[DIRECTIONS]:
Find every line in the listing below that contains the word "lens" and copy each of those lines in full.

[SUPPLIED INFORMATION]:
╭──

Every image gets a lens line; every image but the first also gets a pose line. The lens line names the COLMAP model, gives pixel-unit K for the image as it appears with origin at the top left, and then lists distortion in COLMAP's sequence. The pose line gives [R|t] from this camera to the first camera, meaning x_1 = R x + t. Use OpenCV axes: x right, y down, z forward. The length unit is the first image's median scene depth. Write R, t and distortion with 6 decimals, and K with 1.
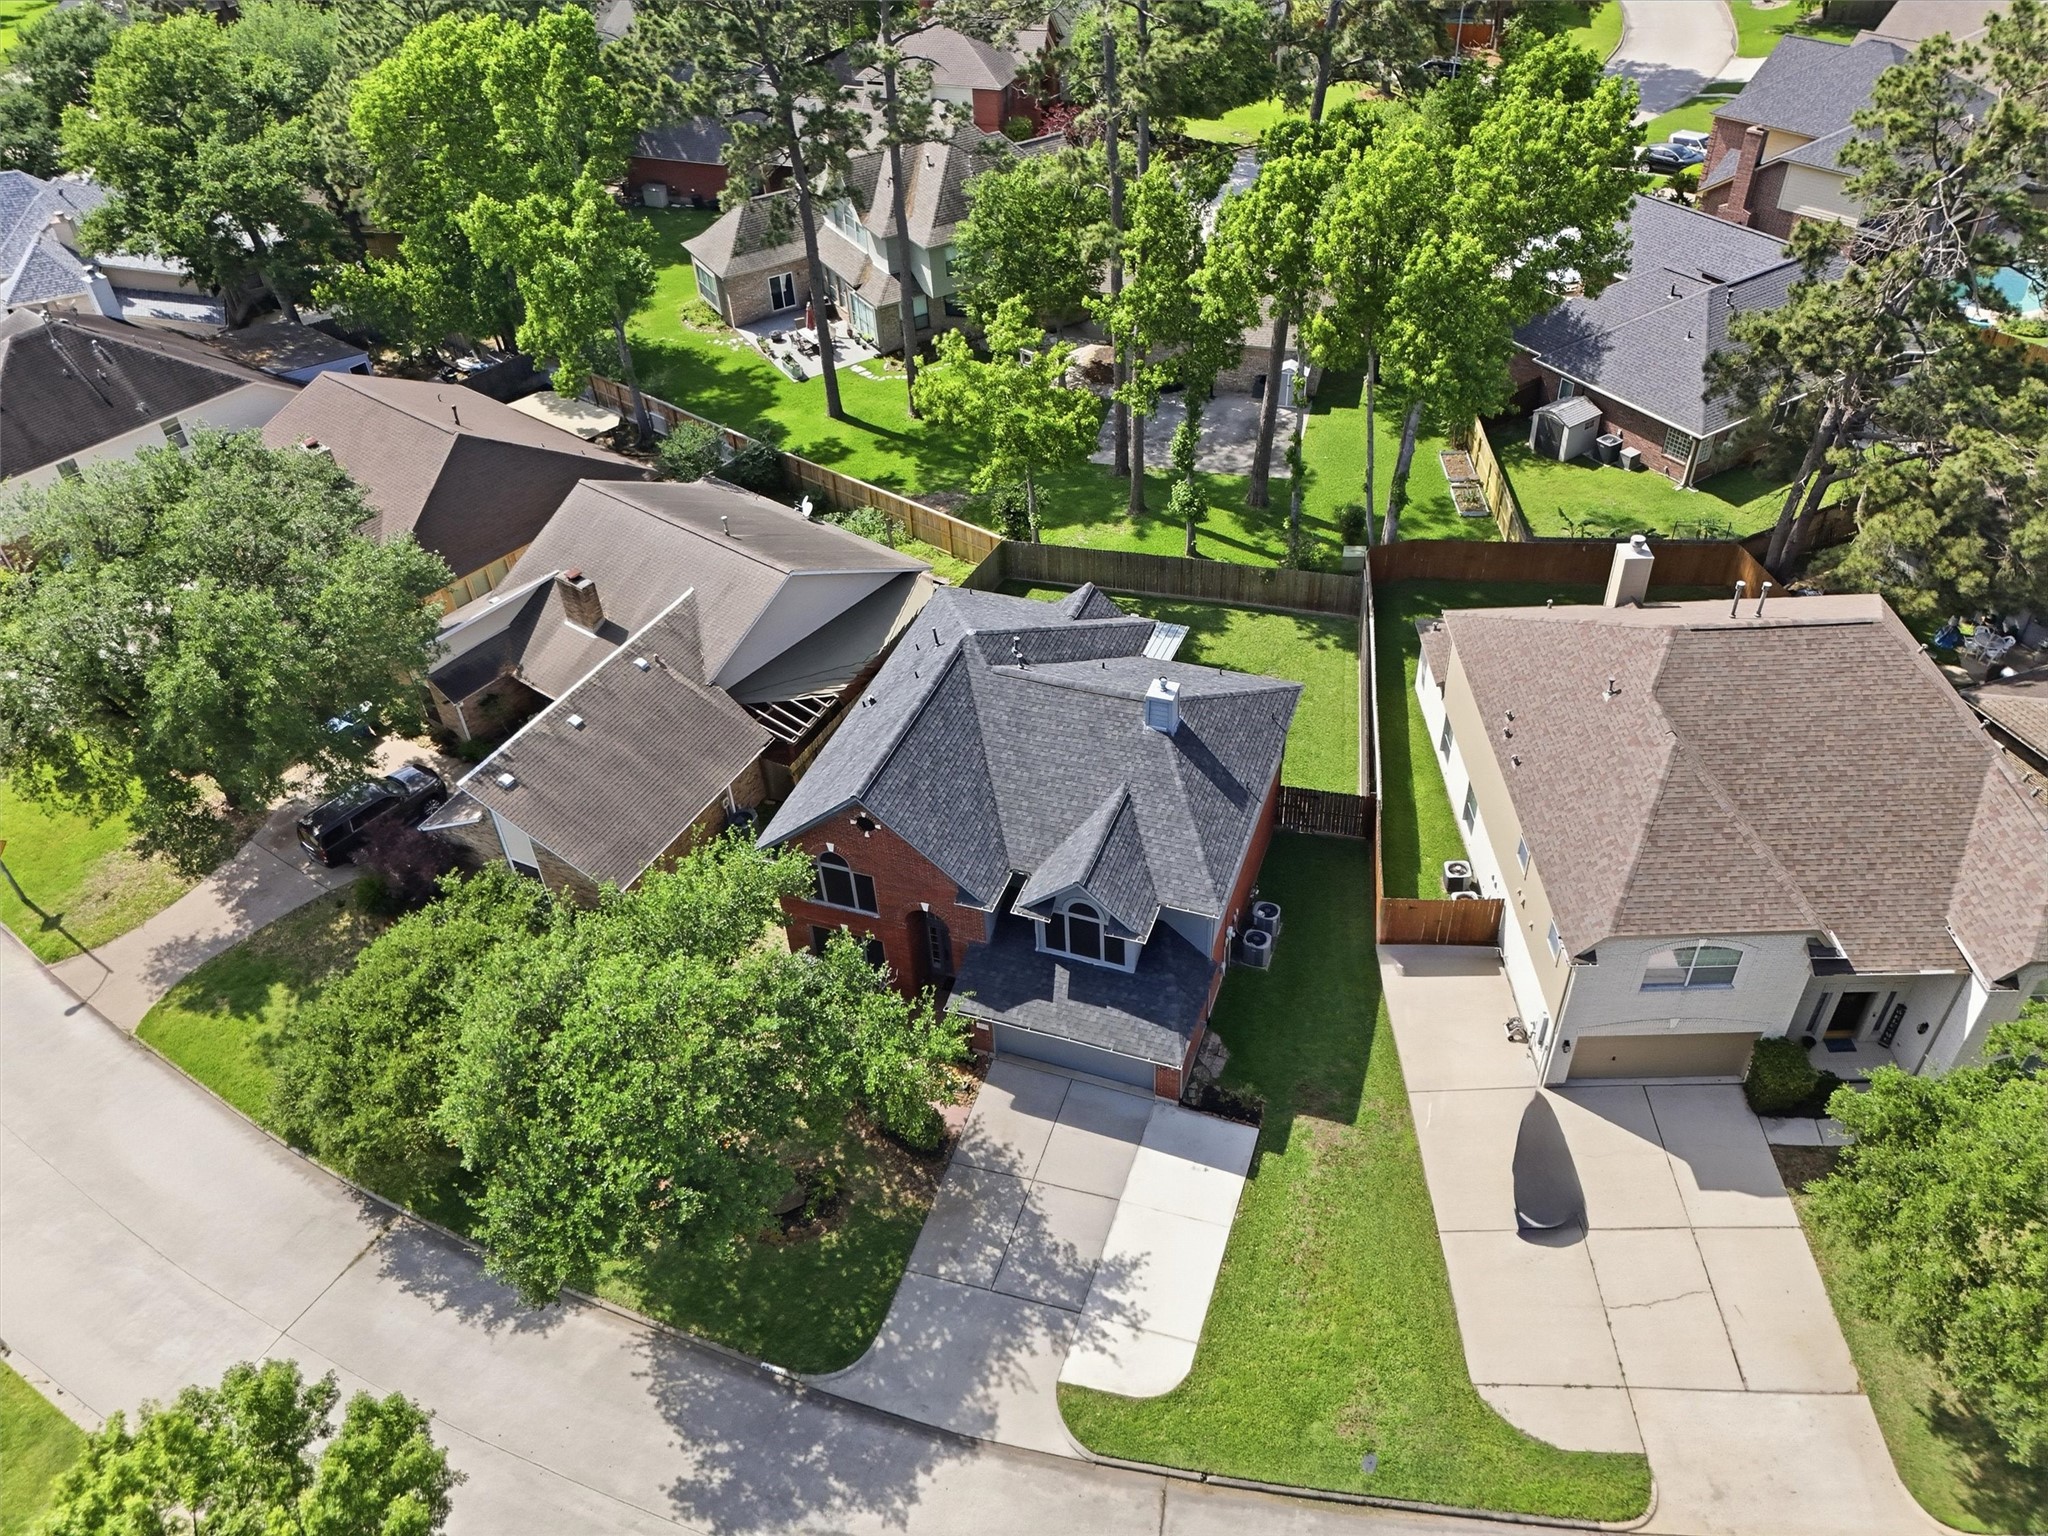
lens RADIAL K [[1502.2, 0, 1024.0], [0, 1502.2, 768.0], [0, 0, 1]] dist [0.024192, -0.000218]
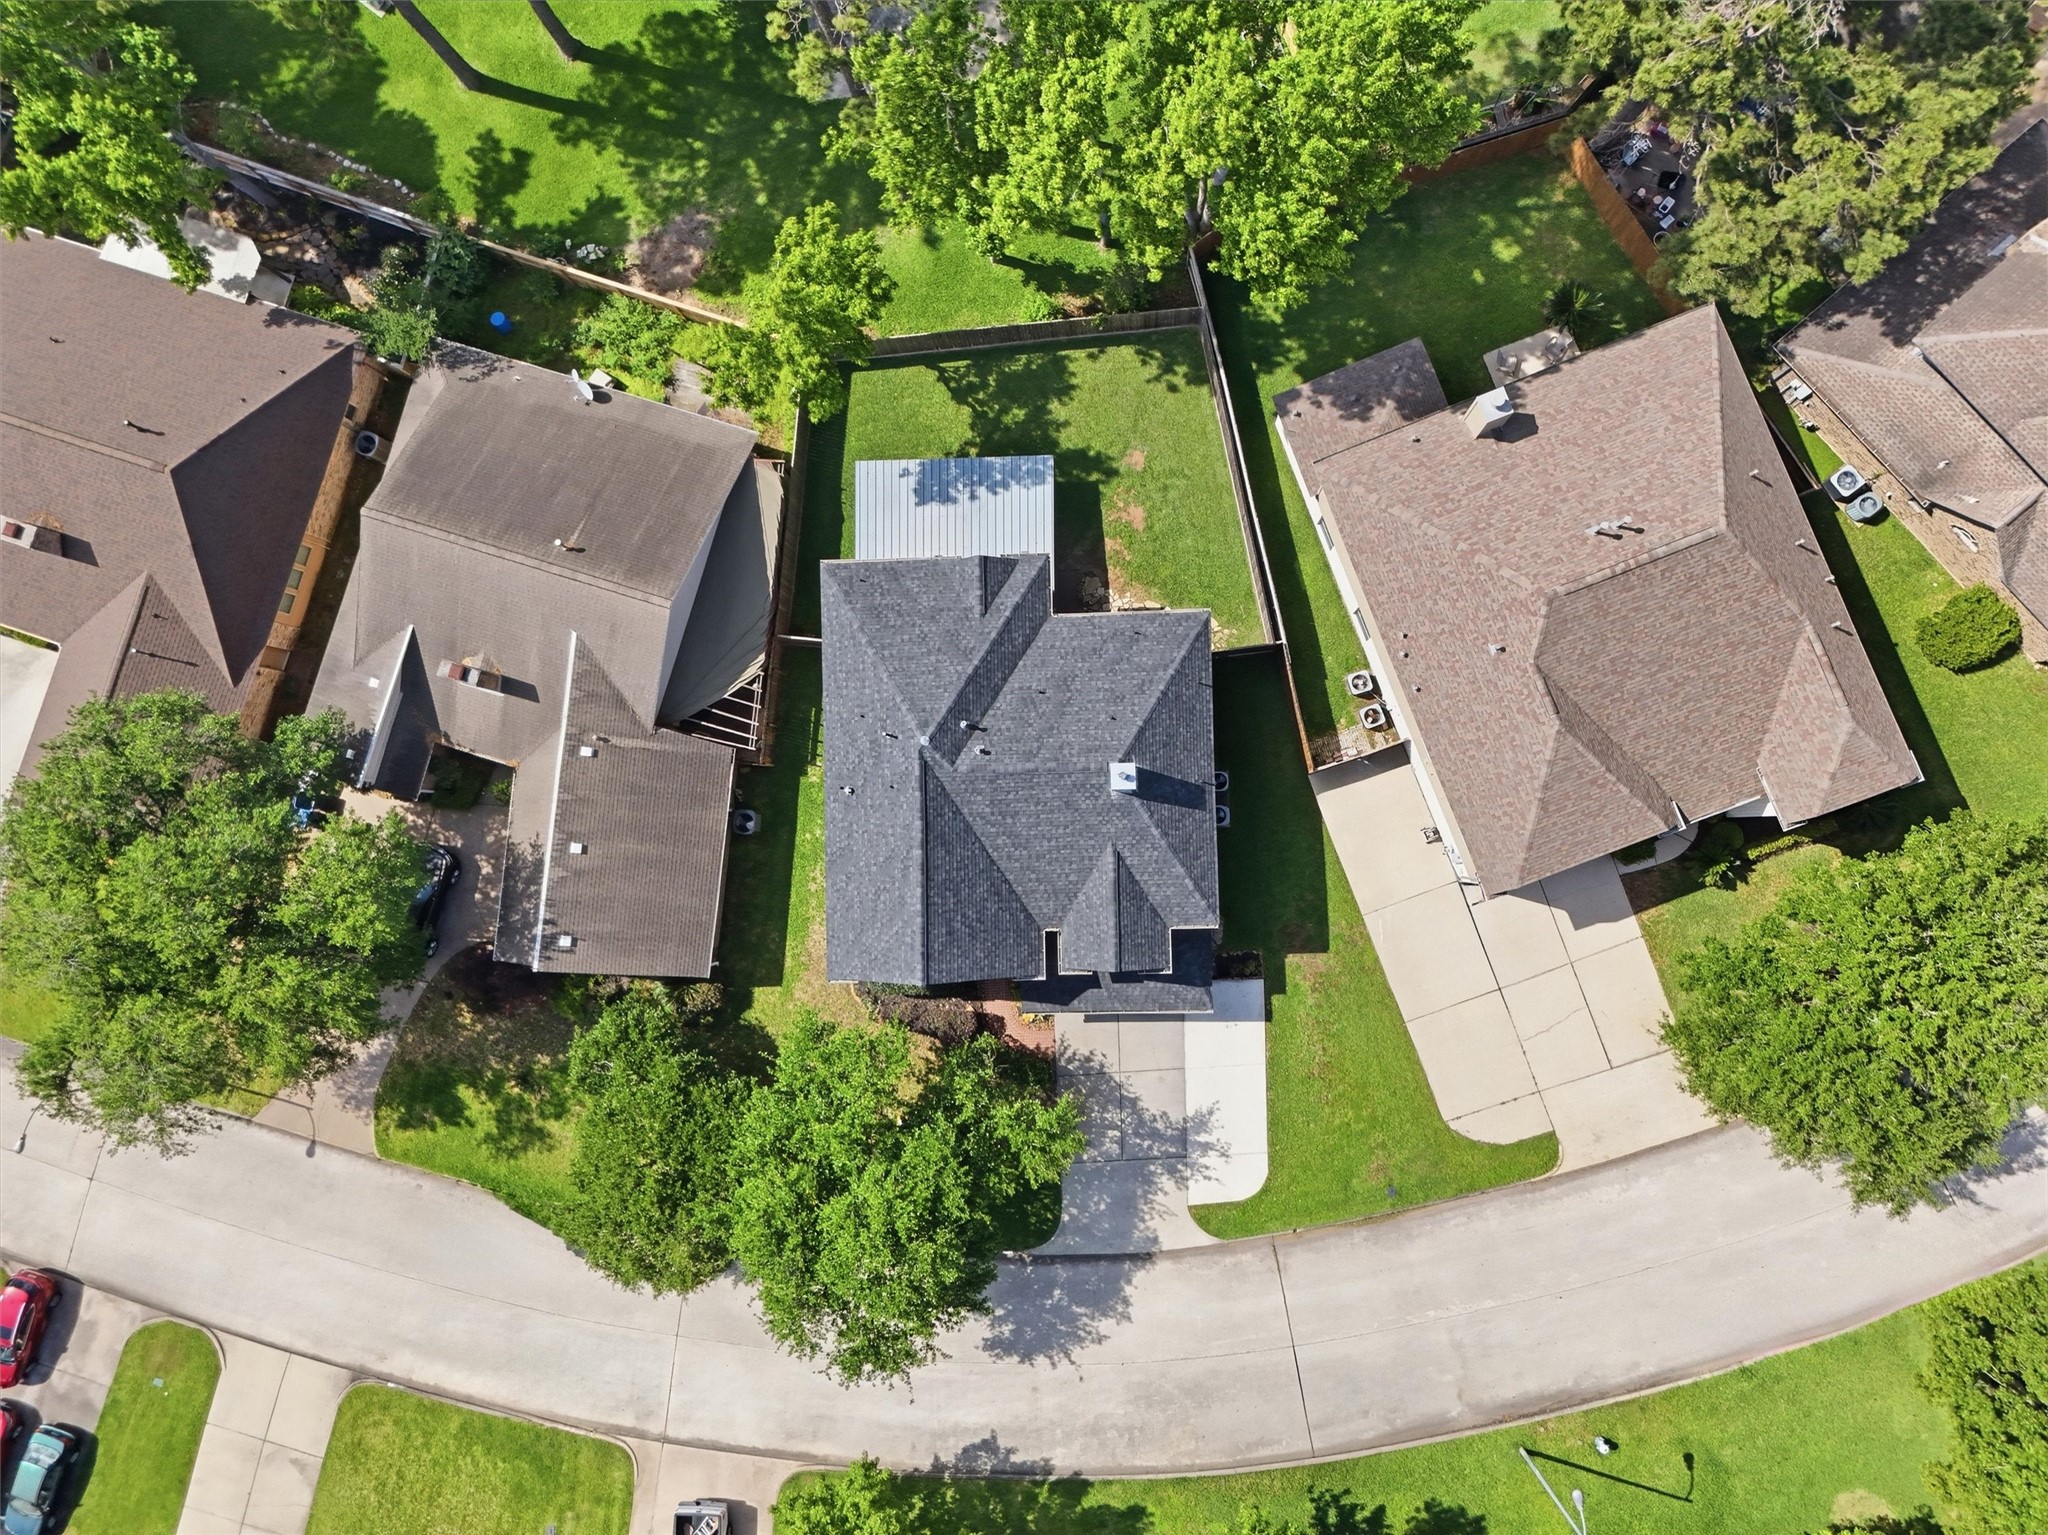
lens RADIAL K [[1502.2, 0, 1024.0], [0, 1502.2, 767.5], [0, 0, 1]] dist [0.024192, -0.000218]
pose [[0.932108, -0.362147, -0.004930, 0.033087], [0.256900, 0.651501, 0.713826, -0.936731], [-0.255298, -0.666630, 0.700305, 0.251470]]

╰──

[TASK SOLUTION]:
Every image gets a lens line; every image but the first also gets a pose line. The lens line names the COLMAP model, gives pixel-unit K for the image as it appears with origin at the top left, and then lists distortion in COLMAP's sequence. The pose line gives [R|t] from this camera to the first camera, meaning x_1 = R x + t. Use OpenCV axes: x right, y down, z forward. The length unit is the first image's median scene depth. Write R, t and distortion with 6 decimals, and K with 1.
lens RADIAL K [[1502.2, 0, 1024.0], [0, 1502.2, 768.0], [0, 0, 1]] dist [0.024192, -0.000218]
lens RADIAL K [[1502.2, 0, 1024.0], [0, 1502.2, 767.5], [0, 0, 1]] dist [0.024192, -0.000218]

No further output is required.